Dataset entries
******************************

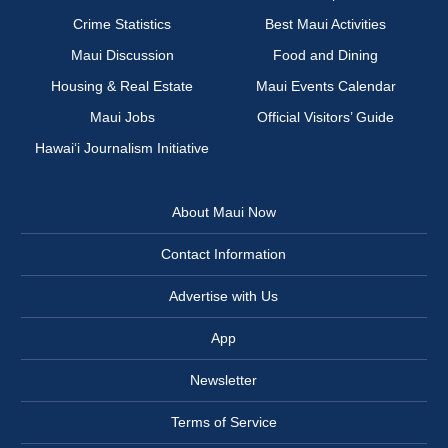
Crime Statistics
Best Maui Activities
Maui Discussion
Food and Dining
Housing & Real Estate
Maui Events Calendar
Maui Jobs
Official Visitors’ Guide
Hawai‘i Journalism Initiative
About Maui Now
Contact Information
Advertise with Us
App
Newsletter
Terms of Service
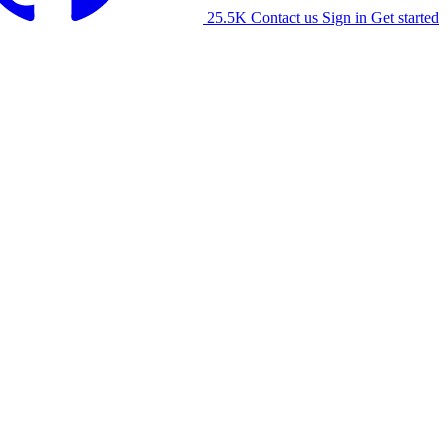
25.5K
Contact us
Sign in
Get started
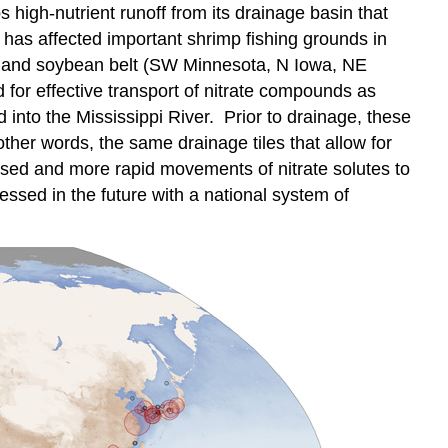
high-nutrient runoff from its drainage basin that
 has affected important shrimp fishing grounds in
orn and soybean belt (SW Minnesota, N Iowa, NE
for effective transport of nitrate compounds as
d into the Mississippi River. Prior to drainage, these
her words, the same drainage tiles that allow for
eased and more rapid movements of nitrate solutes to
ssed in the future with a national system of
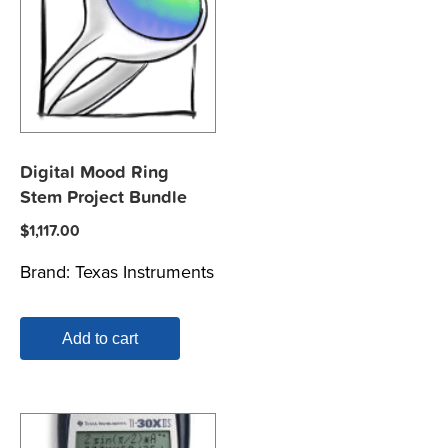
Digital Mood Ring
Stem Project Bundle
$
1,117.00
Brand:
Texas Instruments
Add to cart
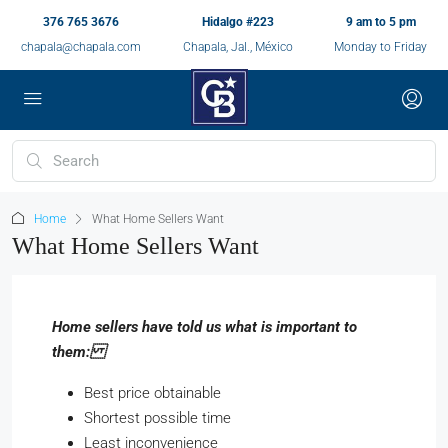
376 765 3676
Hidalgo #223
9 am to 5 pm
chapala@chapala.com
Chapala, Jal., México
Monday to Friday
Home
What Home Sellers Want
What Home Sellers Want
Home sellers have told us what is important to
them:
Best price obtainable
Shortest possible time
Least inconvenience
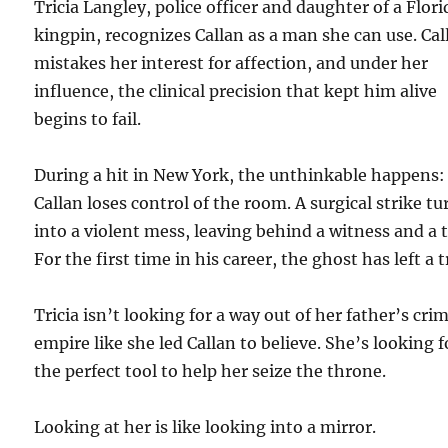
Tricia Langley, police officer and daughter of a Flori
kingpin, recognizes Callan as a man she can use. Cal
mistakes her interest for affection, and under her
influence, the clinical precision that kept him alive
begins to fail.
During a hit in New York, the unthinkable happens:
Callan loses control of the room. A surgical strike tu
into a violent mess, leaving behind a witness and a tr
For the first time in his career, the ghost has left a t
Tricia isn’t looking for a way out of her father’s cri
empire like she led Callan to believe. She’s looking f
the perfect tool to help her seize the throne.
Looking at her is like looking into a mirror.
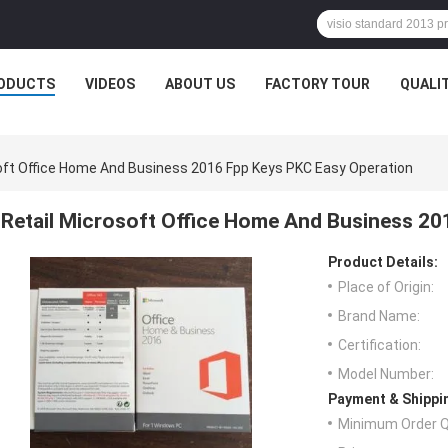
ODUCTS
VIDEOS
ABOUT US
FACTORY TOUR
QUALI
oft Office Home And Business 2016 Fpp Keys PKC Easy Operation
Retail Microsoft Office Home And Business 20
Product Details:
Place of Origin:
Brand Name:
Certification:
Model Number:
Payment & Shippi
Minimum Order Q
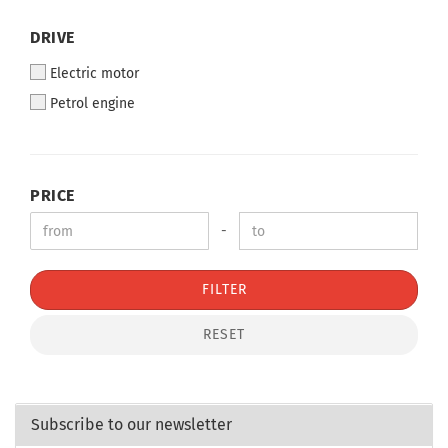
DRIVE
Electric motor
Petrol engine
PRICE
-
FILTER
RESET
Subscribe to our newsletter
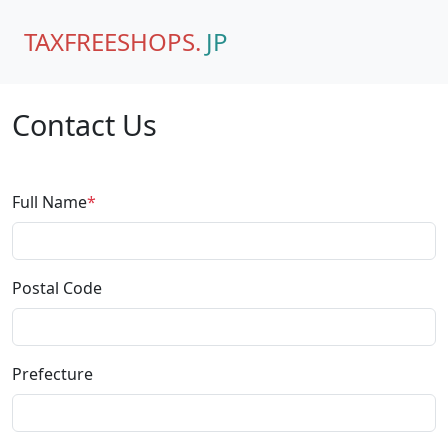
TAXFREESHOPS.
JP
Contact Us
Full Name
*
Postal Code
Prefecture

******************************

• Task statement: Using the data above, set down each line from the line with "Advertise with Us" to the line with "her words, the" exactly, both ends included, and leave the pictures behind. Nothing else belongs.

• Your response:
Advertise with Us
App
Newsletter
Terms of Service
25.5K
Contact us
Sign in
Get started
high-nutrient runoff from its drainage basin that
 has affected important shrimp fishing grounds in
orn and soybean belt (SW Minnesota, N Iowa, NE
for effective transport of nitrate compounds as
d into the Mississippi River. Prior to drainage, these
her words, the same drainage tiles that allow for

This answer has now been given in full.